"Byte" is a colloquial term that became popularised and ultimately a ratified standard. It's just a play on "bit", and then from byte we get "nybble" (four bits, half a byte).
In early computer development, there was no standardisation on eight bits as a convenient 'packet' of data - the internal organisation of computers had varying groupings for data width and address width, and whatever the data width it was called a "word" - and it was necessary to be clear what a word was for any particular computer architecture. I worked on computers with 12-bit and 24-bit words.
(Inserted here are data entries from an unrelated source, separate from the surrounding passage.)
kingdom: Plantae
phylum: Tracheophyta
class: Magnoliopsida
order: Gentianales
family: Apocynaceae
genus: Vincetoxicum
Multiples of four bits was settled on quite early, because that was efficient for representing and manipulating BCD (Binary Coded Decimal, where decimal digits 0-9 are individually represented in four binary bits). Some computers worked specifically in BCD because it made input and output of human-readable numbers efficient, whereas modern computers can perform the transformations so fast it is better that they perform internal operations in pure binary.
Binary multiples of 8 bits (8, 16, 32 etc) became standard when chip manufacturers decided that an 8-bit data bus in and out of memory chips was the best compromise. Why binary multiples (dropping the 24-bit word)? Because logical operations frequently want to specify a single data bit within the data word, so a data field within the instruction code (again a binary word - people rarely see the nuts and bolts of computer operation these days) has to pinpoint the relevant bit, and this is most efficient if the number of bits to choose from is a power of 2.
Only then did the word "byte" (and its definition as a group of eight binary bits) become commonplace, and then gradually "word" came to mean two bytes (16 bits) and "long word" four bytes - for when the data quantities to be represented/manipulated exceed the range available in one byte (256 values).
In summary: "byte" is a relatively recently coined term, popularised when computing became available to the enthusiast/hobbyist, and originally would have been indeterminate in what data width it meant. Before that, "octet" was in circulation within the computer engineering community (although principally applied to serial data transmission rather than parallel data widths) - and it was clear what it meant by its prefix "oct".
The complication does not end there. Any form of data transmission is "lossy" - ie there is a chance of corruption over the transmission link, and what the receiver gets is not necessarily what the transmitter sent. That is the case even over a short piece of wire, although over a short piece of wire (unless you are hitting the upper limits of data rate) the chance is so slight one does not normally have to worry about it. In order to overcome the loss characteristics of any particular type of transmission link, data is encoded in a way to improve the likelihood of perfect reception. One common way of doing this is 8-5 encoding, where eight bits on the transmission represent 5 bits of actual data (used on disk drives). Thus one octet does not necessarily a byte make (in this example, it would take eight octets to make five bytes).